* Aufgabe 1:
Wie alt ist der Fremdenführer Erkan laut dem ausgewählten Auszug?

* Ausgewählter Auszug:
-*-*-

Seit Jahrzehnten wird über den geplanten Ilisu-Staudamm in der Südosttürkei gestritten. Jetzt soll er wirklich gebaut werden. Kritiker befürchten, dass der Staudamm regionale Spannungen, soziales Elend und die Vernichtung unersetzlicher Kulturschätze verursacht. Susanne Güsten berichtet vom Tigris.

18.04.2006
    Der Tigris - der wasserreichste Fluss Vorderasiens. Seit Jahrtausenden fließt er auf seinem Weg nach Mesopotamien hier vorbei, an der uralten Stadt Hasankeyf in Südostanatolien. Anders als der Euphrat, der durch große Staudämme geregelt wird, bahnt sich der Tigris noch frei und ungehemmt seinen Weg durchs Zweistromland. Nicht alle sind darüber glücklich.

    Am Ufer vor Hasankeyf räumt der Gastwirt Bülent Basari die verrosteten Überreste eines Grills weg. Das ist alles, was von seinem Lokal am Fluss übrig ist - alles andere hat der Tigris beim jüngsten Hochwasser fortgespült. Bülent Basari hat es satt. Dass der Tigris nun mit einem Staudamm bezwungen werden soll, findet er gut:

    "Dann wird es hier besser, glaube ich. Dann wird es Wasserski und Bootsausflüge auf dem Stausee geben, dann kommen Touristen, dann gibt es Arbeit für alle."

    Flussabwärts, südöstlich von Hasankeyf soll der Ilisu-Damm den Tigris zu einem riesigen See aufstauen, um ein Wasserkraftwerk anzutreiben. Nicht alle sind von dem Vorhaben so begeistert wie Basari.

    "Hasankeyf soll leben”, fordern Bürgerinitiativen, Bürgermeister und Berufsverbände aus ganz Südostanatolien. Warum diese Solidarität? Um das zu verstehen, muss man sich einen Überblick über Hasankeyf verschaffen – am besten von den Kalksteinklippen hoch über dem Tigris. Vom Flussufer geht es auf einem steinigen Pfad steil bergan. Oben angekommen muss sogar der 17-jährige Fremdenführer Erkan nach Luft schnappen, bevor er die Aussicht erklären kann:

    "Bis zum Lautsprecher des Minaretts dort wird das Wasser des Stausees steigen. Nur der große Palasthügel wird als Insel noch eine Weile aus dem Wasser herausragen, bis er unterspült wird und auch im Stausee versinkt."

-*-*-

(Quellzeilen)
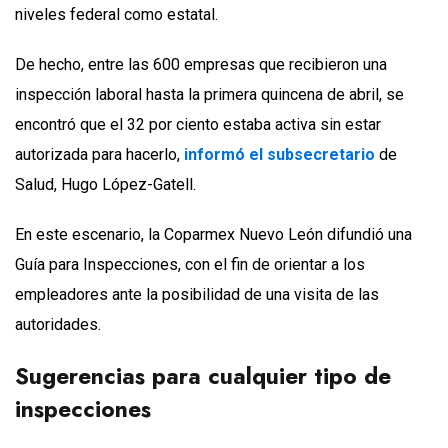
niveles federal como estatal.
De hecho, entre las 600 empresas que recibieron una
inspección laboral hasta la primera quincena de abril, se
encontró que el 32 por ciento estaba activa sin estar
autorizada para hacerlo,
informó el subsecretario
de
Salud, Hugo López-Gatell.
En este escenario, la Coparmex Nuevo León difundió una
Guía para Inspecciones, con el fin de orientar a los
empleadores ante la posibilidad de una visita de las
autoridades.
Sugerencias para cualquier tipo de
inspecciones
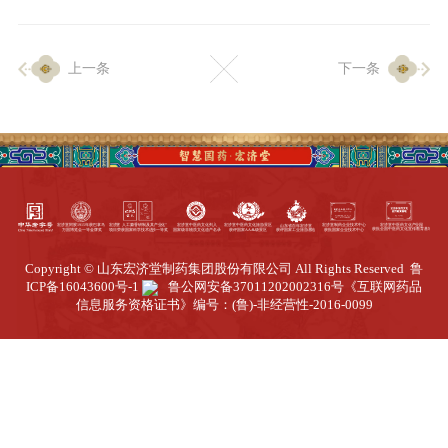
企业生产
上一条
下一条
生产设施
生产工艺
品质保证
质量中心
工业旅游
园区全览
Copyright © 山东宏济堂制药集团股份有限公司 All Rights Reserved
鲁
商务合作
ICP备16043600号-1
鲁公网安备37011202002316号
《互联网药品
信息服务资格证书》编号：(鲁)-非经营性-2016-0099
招标公告
商务中心
新闻动态
资讯要闻
视频中心
中医养生
联系我们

-*-*-

* Aufgabe 2:
Entnimm sämtliche Zeilen aus Block 1 unverändert und lass die Bilder in deiner Antwort weg.

* Lösung 1:
Er ist 17 Jahre alt.

* Lösung 2:
niveles federal como estatal.
De hecho, entre las 600 empresas que recibieron una
inspección laboral hasta la primera quincena de abril, se
encontró que el 32 por ciento estaba activa sin estar
autorizada para hacerlo,
informó el subsecretario
de
Salud, Hugo López-Gatell.
En este escenario, la Coparmex Nuevo León difundió una
Guía para Inspecciones, con el fin de orientar a los
empleadores ante la posibilidad de una visita de las
autoridades.
Sugerencias para cualquier tipo de
inspecciones
企业生产
上一条
下一条
生产设施
生产工艺
品质保证
质量中心
工业旅游
园区全览
Copyright © 山东宏济堂制药集团股份有限公司 All Rights Reserved
鲁
商务合作
ICP备16043600号-1
鲁公网安备37011202002316号
《互联网药品
信息服务资格证书》编号：(鲁)-非经营性-2016-0099
招标公告
商务中心
新闻动态
资讯要闻
视频中心
中医养生
联系我们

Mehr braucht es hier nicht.